> _DOCUMENTO DE ORIGEM_:

▬▬▬

Cúpula do trovão

Zona de conforto
29/06/2019
Não adianta nem tentar
05/07/2019

Uma semana atrás, após o enfadonho GP da França, muitas vozes se apressaram a decretar que a F1 estava “morrendo”, ou que os pilotos da Fórmula Indy eram “tão bons quanto” os dela, e “ensinavam” como se fazer “corrida de verdade”. E então, no intervalo de míseros sete dias, uma pequena combinação de fatores se apresenta e a velha categoria rainha lembra a todo mundo que sim, quando se tem os melhores carros e pilotos do mundo – e ela os tem –, basta que sejam observados alguns postulados para que o espetáculo volte a ser tão bom quanto chegou a ser em seus melhores dias.

Não, a F1 não estava morrendo uma semana atrás, nem está livre de problemas sérios agora que produziu uma grande corrida. O que parece estar morrendo é o bom-senso, a disposição para analisar com alguma profundidade e debater com o mínimo de razão ou isenção, nestes tempos de pós-verdade e autoengano em que a paixão parece sempre ditar as pautas, deixando a sensatez em posição coadjuvante, de reação, sob ataque e descrédito.

Antes, todavia, de mergulharmos nos detalhes que escreveram a história do GP da Áustria de 2019, parece importante que lancemos um olhar mais distanciado, buscando entender em linhas gerais por que, afinal, a corrida foi tão boa. Inclusive porque uma interpretação equivocada destes fatores pode levar a direcionamentos equivocados no futuro.

Bom, para início de conversa é importante relembrar que nem toda corrida pode ser emocionante. Mesmo nos melhores anos, nos contextos mais favoráveis, sempre houve momentos de estabilidade, de dominação, de hegemonias e carência de disputas. E o oposto também é verdadeiro, mesmo os piores anos podem ter corridas empolgantes, deixando claro que (felizmente) existe uma componente casual que foge ao controle da pasteurização científica, sempre que os melhores pilotos do mundo disputam cada palmo de pista a mais de 300 km/h.

Mas, feita esta importante consideração, vamos lá: por que essa corrida foi tão boa?

Certo, para começar, existe a questão do posicionamento. Três dos cinco conjuntos de melhor desempenho ao longo do ano sofreram atrasos que provocaram diferenças entre a ordem de classificação e a hierarquia de ritmos, estabelecendo a condição básica para a existência de ultrapassagens: um conjunto mais rápido estar atrás de um conjunto mais lento.

Outro fator importante foi o equilíbrio de forças. As Mercedes, até então dominantes, ficaram relegadas à segunda fila, e na prova não tiveram ritmo para se impor às Ferraris ou à Red Bull de Max Verstappen. Como poucas vezes na história, o ritmo dos cinco primeiros esteve realmente próximo, o que inevitavelmente se traduz em boas corridas.

▬▬▬

> _ITENS_:
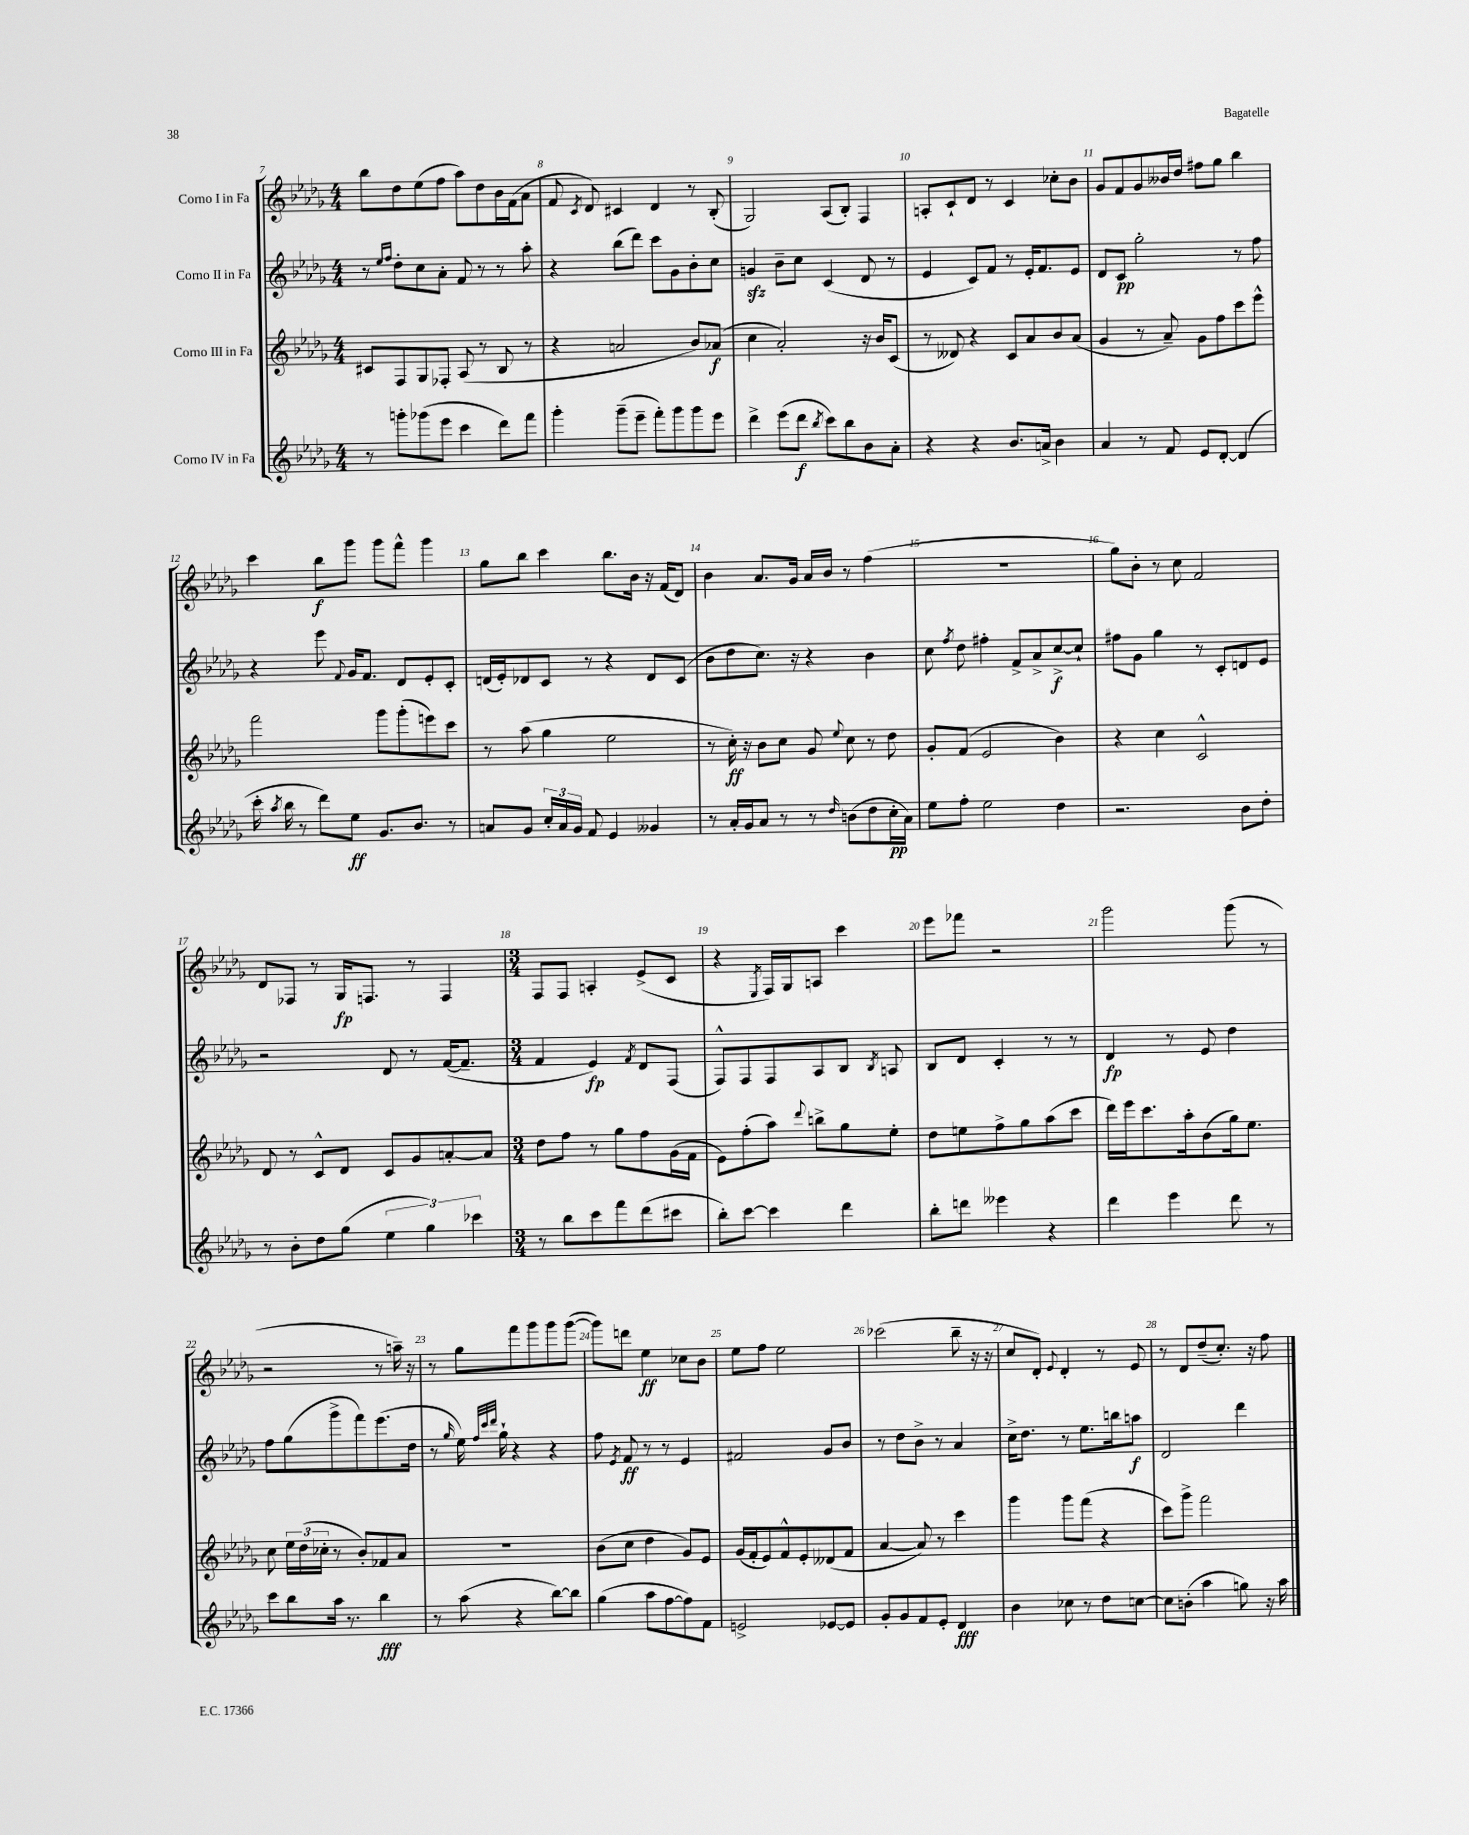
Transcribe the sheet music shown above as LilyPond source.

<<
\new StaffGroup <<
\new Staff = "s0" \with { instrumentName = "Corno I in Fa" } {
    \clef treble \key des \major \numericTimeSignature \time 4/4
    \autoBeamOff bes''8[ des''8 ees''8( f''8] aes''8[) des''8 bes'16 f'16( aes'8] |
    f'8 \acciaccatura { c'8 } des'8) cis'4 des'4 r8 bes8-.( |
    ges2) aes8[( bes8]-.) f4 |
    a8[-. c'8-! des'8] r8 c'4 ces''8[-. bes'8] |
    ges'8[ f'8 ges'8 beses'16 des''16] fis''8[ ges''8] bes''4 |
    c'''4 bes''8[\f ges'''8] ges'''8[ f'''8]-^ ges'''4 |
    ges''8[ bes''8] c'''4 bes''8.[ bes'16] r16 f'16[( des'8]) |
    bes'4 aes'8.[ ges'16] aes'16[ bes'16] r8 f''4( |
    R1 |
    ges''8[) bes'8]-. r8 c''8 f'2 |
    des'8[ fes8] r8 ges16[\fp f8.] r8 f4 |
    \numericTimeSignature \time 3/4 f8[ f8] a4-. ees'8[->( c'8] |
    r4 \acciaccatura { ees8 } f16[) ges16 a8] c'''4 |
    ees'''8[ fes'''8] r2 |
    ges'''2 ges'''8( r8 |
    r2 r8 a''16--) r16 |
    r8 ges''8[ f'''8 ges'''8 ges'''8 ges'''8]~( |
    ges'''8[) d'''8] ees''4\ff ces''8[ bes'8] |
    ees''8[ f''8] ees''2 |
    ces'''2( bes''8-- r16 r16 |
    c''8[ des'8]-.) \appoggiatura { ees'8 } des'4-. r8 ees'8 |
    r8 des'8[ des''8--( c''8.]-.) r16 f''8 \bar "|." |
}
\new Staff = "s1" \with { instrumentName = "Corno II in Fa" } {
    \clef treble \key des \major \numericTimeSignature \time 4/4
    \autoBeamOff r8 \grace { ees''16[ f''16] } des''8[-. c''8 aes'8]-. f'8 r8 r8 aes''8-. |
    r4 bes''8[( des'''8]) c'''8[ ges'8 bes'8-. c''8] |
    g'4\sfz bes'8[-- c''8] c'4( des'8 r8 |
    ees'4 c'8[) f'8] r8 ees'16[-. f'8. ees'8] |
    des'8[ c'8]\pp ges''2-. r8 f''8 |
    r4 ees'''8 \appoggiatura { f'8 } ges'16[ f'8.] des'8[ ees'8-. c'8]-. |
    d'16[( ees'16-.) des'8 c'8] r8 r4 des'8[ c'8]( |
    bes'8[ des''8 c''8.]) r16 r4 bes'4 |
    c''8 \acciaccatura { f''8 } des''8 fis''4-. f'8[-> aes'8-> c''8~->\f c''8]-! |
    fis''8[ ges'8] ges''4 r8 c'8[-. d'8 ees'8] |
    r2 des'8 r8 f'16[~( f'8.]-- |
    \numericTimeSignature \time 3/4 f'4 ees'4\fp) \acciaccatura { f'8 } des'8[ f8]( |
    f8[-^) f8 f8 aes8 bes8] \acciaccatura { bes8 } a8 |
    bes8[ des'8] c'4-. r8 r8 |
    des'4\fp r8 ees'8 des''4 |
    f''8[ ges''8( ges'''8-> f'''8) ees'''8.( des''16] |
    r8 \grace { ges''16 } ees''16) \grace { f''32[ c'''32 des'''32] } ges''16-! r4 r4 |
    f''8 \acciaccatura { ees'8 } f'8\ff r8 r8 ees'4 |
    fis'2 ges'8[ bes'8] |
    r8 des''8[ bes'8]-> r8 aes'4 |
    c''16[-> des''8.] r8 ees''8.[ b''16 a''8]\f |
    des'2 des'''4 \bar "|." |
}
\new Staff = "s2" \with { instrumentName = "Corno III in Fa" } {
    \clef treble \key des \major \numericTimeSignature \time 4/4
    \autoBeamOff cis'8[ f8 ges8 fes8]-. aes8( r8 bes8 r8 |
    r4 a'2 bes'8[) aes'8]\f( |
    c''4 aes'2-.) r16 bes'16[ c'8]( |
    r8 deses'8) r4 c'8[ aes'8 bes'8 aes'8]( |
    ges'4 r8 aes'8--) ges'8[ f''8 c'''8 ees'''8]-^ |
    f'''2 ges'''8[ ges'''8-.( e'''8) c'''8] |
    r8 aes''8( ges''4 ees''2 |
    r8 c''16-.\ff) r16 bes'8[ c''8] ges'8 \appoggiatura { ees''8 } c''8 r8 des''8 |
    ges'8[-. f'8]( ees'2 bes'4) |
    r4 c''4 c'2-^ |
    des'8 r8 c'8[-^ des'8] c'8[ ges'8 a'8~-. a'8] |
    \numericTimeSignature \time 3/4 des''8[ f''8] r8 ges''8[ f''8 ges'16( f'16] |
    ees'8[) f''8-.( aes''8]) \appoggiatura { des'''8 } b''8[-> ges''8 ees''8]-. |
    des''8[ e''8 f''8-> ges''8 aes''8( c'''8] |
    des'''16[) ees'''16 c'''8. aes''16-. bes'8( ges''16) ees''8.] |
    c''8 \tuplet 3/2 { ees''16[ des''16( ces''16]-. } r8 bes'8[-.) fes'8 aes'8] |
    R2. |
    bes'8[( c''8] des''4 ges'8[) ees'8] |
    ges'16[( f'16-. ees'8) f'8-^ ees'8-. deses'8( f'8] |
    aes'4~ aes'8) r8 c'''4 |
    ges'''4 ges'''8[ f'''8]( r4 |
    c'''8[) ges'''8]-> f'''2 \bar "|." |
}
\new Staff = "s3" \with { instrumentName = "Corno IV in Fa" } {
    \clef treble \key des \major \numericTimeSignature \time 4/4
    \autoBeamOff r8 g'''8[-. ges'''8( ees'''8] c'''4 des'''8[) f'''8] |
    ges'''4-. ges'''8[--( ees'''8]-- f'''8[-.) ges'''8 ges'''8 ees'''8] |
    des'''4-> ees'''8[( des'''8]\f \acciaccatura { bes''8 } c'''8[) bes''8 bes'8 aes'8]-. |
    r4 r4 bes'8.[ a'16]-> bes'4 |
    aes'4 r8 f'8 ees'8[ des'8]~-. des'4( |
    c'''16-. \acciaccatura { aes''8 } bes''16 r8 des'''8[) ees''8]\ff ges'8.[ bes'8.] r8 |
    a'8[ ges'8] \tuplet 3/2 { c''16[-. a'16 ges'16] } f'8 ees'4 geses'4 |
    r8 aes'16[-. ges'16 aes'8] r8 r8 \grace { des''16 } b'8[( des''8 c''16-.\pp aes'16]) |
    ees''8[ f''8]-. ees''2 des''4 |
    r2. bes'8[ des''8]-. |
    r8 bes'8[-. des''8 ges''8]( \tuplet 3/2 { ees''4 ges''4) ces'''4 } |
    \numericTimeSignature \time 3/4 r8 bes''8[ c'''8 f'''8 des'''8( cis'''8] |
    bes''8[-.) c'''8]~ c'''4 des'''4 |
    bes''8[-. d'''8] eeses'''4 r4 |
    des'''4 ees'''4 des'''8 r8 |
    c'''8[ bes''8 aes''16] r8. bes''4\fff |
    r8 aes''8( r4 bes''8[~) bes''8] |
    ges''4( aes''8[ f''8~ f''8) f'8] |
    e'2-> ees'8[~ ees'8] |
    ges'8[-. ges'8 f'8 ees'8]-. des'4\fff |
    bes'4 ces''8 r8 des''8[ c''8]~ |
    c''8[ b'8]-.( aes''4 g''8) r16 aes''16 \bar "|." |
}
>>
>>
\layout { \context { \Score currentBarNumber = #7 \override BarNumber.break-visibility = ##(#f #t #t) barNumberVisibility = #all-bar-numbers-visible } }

▬▬▬

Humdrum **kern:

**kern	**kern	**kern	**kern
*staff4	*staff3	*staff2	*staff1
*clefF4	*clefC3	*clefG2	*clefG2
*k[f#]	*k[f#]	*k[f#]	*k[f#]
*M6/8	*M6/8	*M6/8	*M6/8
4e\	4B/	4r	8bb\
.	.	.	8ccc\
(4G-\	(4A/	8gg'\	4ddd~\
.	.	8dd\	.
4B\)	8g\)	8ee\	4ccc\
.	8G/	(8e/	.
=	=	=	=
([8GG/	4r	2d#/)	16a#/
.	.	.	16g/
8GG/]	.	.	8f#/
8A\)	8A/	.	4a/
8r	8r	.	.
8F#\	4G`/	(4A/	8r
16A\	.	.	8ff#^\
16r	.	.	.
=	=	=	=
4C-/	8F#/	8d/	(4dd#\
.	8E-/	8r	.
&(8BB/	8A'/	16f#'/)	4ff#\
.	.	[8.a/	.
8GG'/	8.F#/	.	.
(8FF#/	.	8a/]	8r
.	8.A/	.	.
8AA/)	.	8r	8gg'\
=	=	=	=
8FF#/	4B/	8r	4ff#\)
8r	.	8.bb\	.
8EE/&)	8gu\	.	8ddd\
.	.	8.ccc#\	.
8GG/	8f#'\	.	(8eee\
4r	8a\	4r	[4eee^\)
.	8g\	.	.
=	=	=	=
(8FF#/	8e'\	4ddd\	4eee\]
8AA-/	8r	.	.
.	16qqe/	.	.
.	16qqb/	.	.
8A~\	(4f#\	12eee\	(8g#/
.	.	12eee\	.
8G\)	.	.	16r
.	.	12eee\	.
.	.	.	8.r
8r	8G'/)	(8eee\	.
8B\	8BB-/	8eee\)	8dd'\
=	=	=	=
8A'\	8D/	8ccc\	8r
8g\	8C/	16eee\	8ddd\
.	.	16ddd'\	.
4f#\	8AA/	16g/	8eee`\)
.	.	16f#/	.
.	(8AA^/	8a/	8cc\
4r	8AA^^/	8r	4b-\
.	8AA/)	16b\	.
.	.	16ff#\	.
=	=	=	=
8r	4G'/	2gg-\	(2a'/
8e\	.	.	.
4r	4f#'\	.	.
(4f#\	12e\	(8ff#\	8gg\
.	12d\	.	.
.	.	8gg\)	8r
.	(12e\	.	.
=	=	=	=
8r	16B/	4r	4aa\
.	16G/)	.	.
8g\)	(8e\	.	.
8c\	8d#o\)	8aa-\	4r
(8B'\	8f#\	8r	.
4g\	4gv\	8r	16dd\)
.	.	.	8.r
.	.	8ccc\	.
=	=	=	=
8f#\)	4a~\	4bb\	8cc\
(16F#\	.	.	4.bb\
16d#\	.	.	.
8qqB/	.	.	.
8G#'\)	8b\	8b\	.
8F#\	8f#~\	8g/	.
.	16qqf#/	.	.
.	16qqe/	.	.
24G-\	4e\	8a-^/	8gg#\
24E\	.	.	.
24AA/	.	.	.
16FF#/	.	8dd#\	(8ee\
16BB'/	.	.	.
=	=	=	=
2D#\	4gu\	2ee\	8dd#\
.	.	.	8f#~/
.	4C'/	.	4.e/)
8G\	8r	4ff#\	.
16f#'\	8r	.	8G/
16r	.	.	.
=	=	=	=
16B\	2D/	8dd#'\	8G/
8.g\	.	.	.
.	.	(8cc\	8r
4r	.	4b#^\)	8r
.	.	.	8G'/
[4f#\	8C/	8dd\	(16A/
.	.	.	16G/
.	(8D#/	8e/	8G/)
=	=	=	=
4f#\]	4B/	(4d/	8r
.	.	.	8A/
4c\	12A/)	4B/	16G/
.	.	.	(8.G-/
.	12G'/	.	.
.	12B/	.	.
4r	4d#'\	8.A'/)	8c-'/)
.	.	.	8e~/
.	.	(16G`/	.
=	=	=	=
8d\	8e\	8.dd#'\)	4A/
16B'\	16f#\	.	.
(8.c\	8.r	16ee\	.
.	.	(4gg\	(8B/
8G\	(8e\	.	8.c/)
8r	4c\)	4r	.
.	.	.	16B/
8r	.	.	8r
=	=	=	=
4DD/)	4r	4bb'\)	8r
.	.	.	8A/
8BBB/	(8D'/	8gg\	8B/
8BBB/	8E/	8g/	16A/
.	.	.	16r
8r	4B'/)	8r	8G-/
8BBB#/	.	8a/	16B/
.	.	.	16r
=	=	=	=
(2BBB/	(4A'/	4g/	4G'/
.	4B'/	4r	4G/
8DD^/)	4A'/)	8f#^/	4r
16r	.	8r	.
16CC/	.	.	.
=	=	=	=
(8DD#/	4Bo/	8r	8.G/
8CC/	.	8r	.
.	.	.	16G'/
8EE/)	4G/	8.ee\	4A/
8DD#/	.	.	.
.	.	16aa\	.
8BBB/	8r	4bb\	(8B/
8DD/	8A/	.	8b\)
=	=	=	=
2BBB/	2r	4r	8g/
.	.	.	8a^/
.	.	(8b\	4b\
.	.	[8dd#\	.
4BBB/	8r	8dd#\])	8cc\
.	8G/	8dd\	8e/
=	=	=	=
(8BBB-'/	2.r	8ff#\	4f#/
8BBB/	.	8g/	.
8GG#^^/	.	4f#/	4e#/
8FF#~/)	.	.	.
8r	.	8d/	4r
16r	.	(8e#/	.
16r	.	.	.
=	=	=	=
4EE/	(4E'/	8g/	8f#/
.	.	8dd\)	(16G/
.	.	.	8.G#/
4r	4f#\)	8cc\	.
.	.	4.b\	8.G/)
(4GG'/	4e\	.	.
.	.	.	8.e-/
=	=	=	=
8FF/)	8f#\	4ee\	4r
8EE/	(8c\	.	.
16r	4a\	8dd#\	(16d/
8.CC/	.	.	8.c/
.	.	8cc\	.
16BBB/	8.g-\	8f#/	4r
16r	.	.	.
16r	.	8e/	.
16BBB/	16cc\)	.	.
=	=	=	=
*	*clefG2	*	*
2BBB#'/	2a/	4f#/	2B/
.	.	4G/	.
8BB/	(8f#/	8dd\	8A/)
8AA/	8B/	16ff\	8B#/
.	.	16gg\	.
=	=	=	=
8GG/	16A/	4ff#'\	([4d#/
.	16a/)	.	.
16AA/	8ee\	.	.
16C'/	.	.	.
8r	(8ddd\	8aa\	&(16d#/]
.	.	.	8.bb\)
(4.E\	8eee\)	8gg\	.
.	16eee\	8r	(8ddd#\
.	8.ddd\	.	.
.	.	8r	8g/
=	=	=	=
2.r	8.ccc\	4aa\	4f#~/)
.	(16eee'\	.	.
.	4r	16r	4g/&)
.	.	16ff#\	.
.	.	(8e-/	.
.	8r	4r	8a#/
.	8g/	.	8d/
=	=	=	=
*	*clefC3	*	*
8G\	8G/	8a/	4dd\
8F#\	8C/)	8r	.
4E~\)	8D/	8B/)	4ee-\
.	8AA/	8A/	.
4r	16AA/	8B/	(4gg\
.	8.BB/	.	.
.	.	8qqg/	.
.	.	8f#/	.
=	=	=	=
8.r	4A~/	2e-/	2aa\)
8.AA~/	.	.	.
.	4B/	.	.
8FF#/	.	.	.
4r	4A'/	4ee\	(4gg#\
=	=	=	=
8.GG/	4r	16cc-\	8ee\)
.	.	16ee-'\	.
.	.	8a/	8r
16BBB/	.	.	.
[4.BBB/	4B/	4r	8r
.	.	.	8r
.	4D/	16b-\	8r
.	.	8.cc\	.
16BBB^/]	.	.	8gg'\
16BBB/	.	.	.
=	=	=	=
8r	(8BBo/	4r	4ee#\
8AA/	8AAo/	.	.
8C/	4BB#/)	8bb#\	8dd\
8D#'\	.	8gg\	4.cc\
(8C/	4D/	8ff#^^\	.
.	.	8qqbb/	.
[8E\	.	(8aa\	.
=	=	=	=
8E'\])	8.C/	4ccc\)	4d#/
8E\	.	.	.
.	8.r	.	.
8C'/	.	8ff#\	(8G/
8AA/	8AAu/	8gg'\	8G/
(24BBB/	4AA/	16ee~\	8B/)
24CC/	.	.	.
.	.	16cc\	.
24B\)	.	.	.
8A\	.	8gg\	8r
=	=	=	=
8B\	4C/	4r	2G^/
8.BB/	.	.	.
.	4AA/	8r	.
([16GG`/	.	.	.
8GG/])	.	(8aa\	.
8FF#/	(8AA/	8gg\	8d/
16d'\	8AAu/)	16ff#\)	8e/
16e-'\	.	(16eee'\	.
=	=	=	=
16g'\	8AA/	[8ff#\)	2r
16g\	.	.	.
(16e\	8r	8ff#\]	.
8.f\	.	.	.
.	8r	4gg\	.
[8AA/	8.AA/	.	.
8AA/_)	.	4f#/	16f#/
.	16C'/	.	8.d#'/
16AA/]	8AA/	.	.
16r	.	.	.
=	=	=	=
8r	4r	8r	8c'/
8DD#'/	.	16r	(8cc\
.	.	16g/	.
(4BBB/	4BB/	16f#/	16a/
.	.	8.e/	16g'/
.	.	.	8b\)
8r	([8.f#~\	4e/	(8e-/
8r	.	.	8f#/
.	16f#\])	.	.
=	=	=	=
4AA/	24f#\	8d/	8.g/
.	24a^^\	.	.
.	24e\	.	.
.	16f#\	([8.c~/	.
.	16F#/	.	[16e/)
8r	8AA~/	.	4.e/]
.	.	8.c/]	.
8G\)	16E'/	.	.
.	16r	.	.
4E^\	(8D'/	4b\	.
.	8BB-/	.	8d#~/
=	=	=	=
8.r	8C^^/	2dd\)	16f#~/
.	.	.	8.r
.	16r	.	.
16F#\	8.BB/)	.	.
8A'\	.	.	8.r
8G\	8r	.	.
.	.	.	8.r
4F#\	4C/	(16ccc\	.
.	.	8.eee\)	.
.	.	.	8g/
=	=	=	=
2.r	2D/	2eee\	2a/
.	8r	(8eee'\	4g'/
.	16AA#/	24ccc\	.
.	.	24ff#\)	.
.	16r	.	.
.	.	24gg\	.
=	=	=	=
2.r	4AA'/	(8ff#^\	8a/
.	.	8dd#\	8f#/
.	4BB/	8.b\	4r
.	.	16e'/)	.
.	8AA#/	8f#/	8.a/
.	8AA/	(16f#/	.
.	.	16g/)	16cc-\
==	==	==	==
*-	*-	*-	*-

▬▬▬

> _TAREFA OBRIGATÓRIA A_: Traduza para o inglês esta frase do documento sobre o GP da Áustria de 2019: "Como poucas vezes na história, o ritmo dos cinco primeiros esteve realmente próximo, o que inevitavelmente se traduz em boas corridas."
> _TAREFA OBRIGATÓRIA B_: De acordo com o documento, onde ficaram relegadas as Mercedes?
Os itens são um material à parte, independente do documento.

> _RESPOSTA MODELO A_: As seldom before in history, the pace of the top five was truly close, which inevitably translates into good races.

> _RESPOSTA MODELO B_: As Mercedes ficaram relegadas à segunda fila.